FORMULA VS BREASTFEEDING – Mom, you’re on stand-by

So after I decided now was the time to start weening, Ellie refused to drink anything from a bottle for the next three days.  What the what!?  Arg.
Then I watched a documentary on breastfeeding.  According to some reliable looking experts, my fear that I wouldn’t make enough milk was a cultural one not entirely based in reality.  
Huh.  
This fear that our bodies won’t rise to the challenge of feeding our babies like millions of bodies have for millions of years might be a primarily North American concern.  One not necessarily shared by women globally.  That it is actually rare that a women’s body won’t do what it was designed to do – sustain life for the first year.  I’m not going to point fingers and charge FORMULA CONSPIRACY.  I am not doing that.
As a new mom I absorbed all of the concern around me (including from the pediatrician) that I wouldn’t/wasn’t making enough milk.  I topped off with formula.  Then I started with formula and topped off.  Then I scaled back, re-doubling my efforts to breastfeed exclusively.  Then I went back to topping off when needed.  (Usually at least once a day).  Now I wonder if I hadn’t, would my body have ‘caught up?’.  I think it would have.  When I look back, sometimes I would skip nursing sessions entirely and let my husband or my mom feed her formula while I slept.  When she went through growth spurts I relied on formula again when she was still hungry after eating, not trusting my own body to adjust to her demands quickly enough.  
Did you know you don’t even have to be pregnant to produce milk?  All you need to be is a woman, and have the baby ‘demanding’ it…it used to be in families if the mother couldn’t provide milk due to injury or illness HER mother would take over, or a sister, etc.  (Mom, you’re on stand-by…)
  
I was sabotaging myself and I didn’t even know it.  I have to admit I feel a little cheated.  I feel like someone should have taken me by the shoulders, looked me in the eye and said, “You are a woman.  Amazing, courageous, miraculous.  Your body can handle this.  Trust it.  Trust yourself.”  
Maybe its the feminist essays I’ve been reading lately (‘Men explain things to me’ by Rebecca Solnit and yes I recommend it) or maybe it was the husbands I saw on the documentary who tended to push formula over the mother’s desire (and instinct) to trust her own body to breastfeed but it seems part of the problem is a deeply ingrained cultural notion that women’s bodies can’t be trusted.  That her voice, her will, her instinct, isn’t to be depended on for anything serious like the health of a new baby.  (Grrrrr.)
According to the Journal of Perinatal Education (Spring 2009 ) formula-fed infants tend to have higher rates of atrophy (allergies/eczema etc) diabetes and obesity.  Why?
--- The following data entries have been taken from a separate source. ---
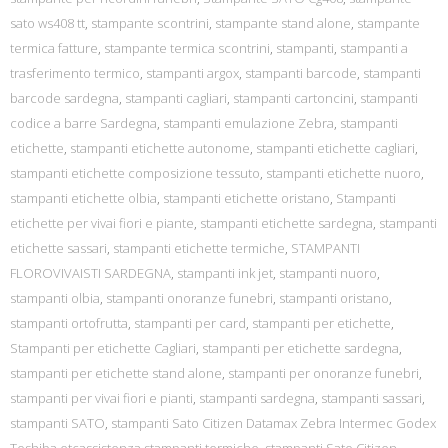
sato ws408 tt
,
stampante scontrini
,
stampante stand alone
,
stampante
termica fatture
,
stampante termica scontrini
,
stampanti
,
stampanti a
trasferimento termico
,
stampanti argox
,
stampanti barcode
,
stampanti
barcode sardegna
,
stampanti cagliari
,
stampanti cartoncini
,
stampanti
codice a barre Sardegna
,
stampanti emulazione Zebra
,
stampanti
etichette
,
stampanti etichette autonome
,
stampanti etichette cagliari
,
stampanti etichette composizione tessuto
,
stampanti etichette nuoro
,
stampanti etichette olbia
,
stampanti etichette oristano
,
Stampanti
etichette per vivai fiori e piante
,
stampanti etichette sardegna
,
stampanti
etichette sassari
,
stampanti etichette termiche
,
STAMPANTI
FLOROVIVAISTI SARDEGNA
,
stampanti ink jet
,
stampanti nuoro
,
stampanti olbia
,
stampanti onoranze funebri
,
stampanti oristano
,
stampanti ortofrutta
,
stampanti per card
,
stampanti per etichette
,
Stampanti per etichette Cagliari
,
stampanti per etichette sardegna
,
stampanti per etichette stand alone
,
stampanti per onoranze funebri
,
stampanti per vivai fiori e pianti
,
stampanti sardegna
,
stampanti sassari
,
stampanti SATO
,
stampanti Sato Citizen Datamax Zebra Intermec Godex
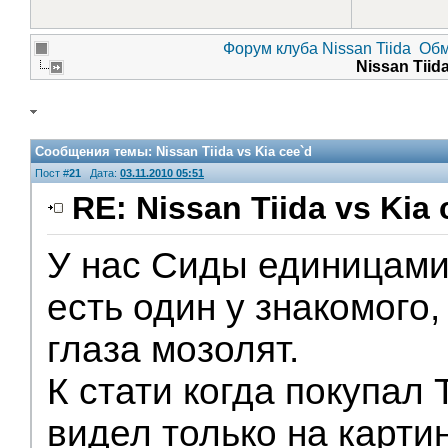
Форум клуба Nissan Tiida
Обм
Nissan Tiid
Сообщения темы:
Nissan Tiida vs Kia cee`d
Пост #
21
Дата:
03.11.2010 05:51
RE: Nissan Tiida vs Kia 
У нас Сиды единицами
есть один у знакомого
глаза мозолят.
К стати когда покупал
видел только на картин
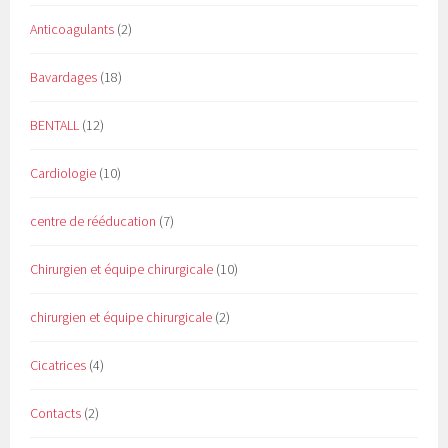
Anticoagulants
(2)
Bavardages
(18)
BENTALL
(12)
Cardiologie
(10)
centre de rééducation
(7)
Chirurgien et équipe chirurgicale
(10)
chirurgien et équipe chirurgicale
(2)
Cicatrices
(4)
Contacts
(2)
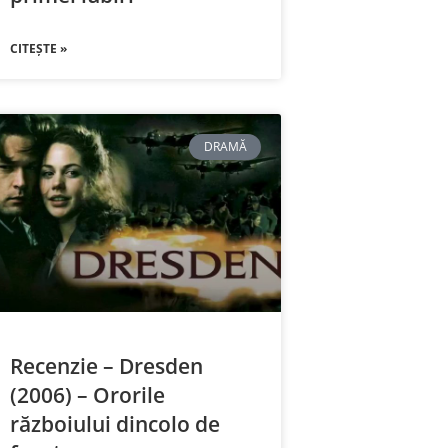
CITEȘTE »
DRAMĂ
Recenzie – Dresden
(2006) – Ororile
războiului dincolo de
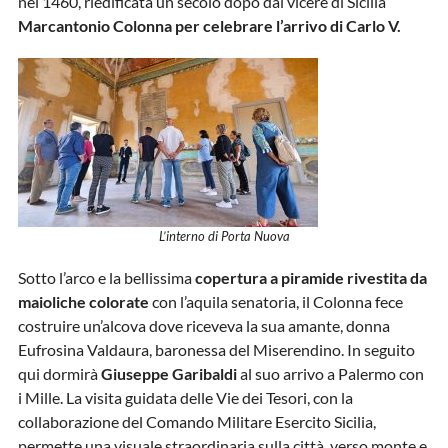
nel 1460, riedificata un secolo dopo dal viceré di Sicilia
Marcantonio Colonna per celebrare l’arrivo di Carlo V.
L’interno di Porta Nuova
Sotto l’arco e la bellissima
copertura a piramide rivestita da
maioliche colorate
con l’aquila senatoria, il Colonna fece
costruire un’alcova dove riceveva la sua amante, donna
Eufrosina Valdaura, baronessa del Miserendino. In seguito
qui dormirà
Giuseppe Garibaldi
al suo arrivo a Palermo con
i Mille. La visita guidata delle Vie dei Tesori, con la
collaborazione del Comando Militare Esercito Sicilia,
permette una visuale straordinaria sulla città, verso monte e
I don’t think we know that for sure yet.  Ellie has some eczema and I wonder if I had breast fed exclusively if she might not have that now?  
I’m sure I’m not the only mother to worry about these things, especially if she wasn’t able to breastfeed at all.  When I was going through the worst of it, in the beginning, I had to go day by day, and feel good about EACH DAY I got through where she got breast milk.  I had to let go of the pressure.  I had to remind myself (and apparently still do) that any breastfeeding is good, no matter how long.  I’m not working, either.  It is so, so much easier to breastfeed when you don’t have to work outside the home every day.  Pumping on breaks while working full-time cannot be easy and every mother who does it should have people waiting to shower them in applause every-time they do.  EVERY TIME.
Anyway.  If I had to give advice for new moms out there I would have to say, trust yourself.  Trust your body.  You’re amazing.  Milk isn’t ‘liquid gold’ – it’s abundant and reliable.  
And if all else fails, lets keep perspective – this ‘nursing’ part of their lives is a tiny, tiny fraction of it so let go of the guilt and worry and leave room for the next twenty years of guilt and worry to come over things we can’t even imagine yet.  Huzzah!  What fun!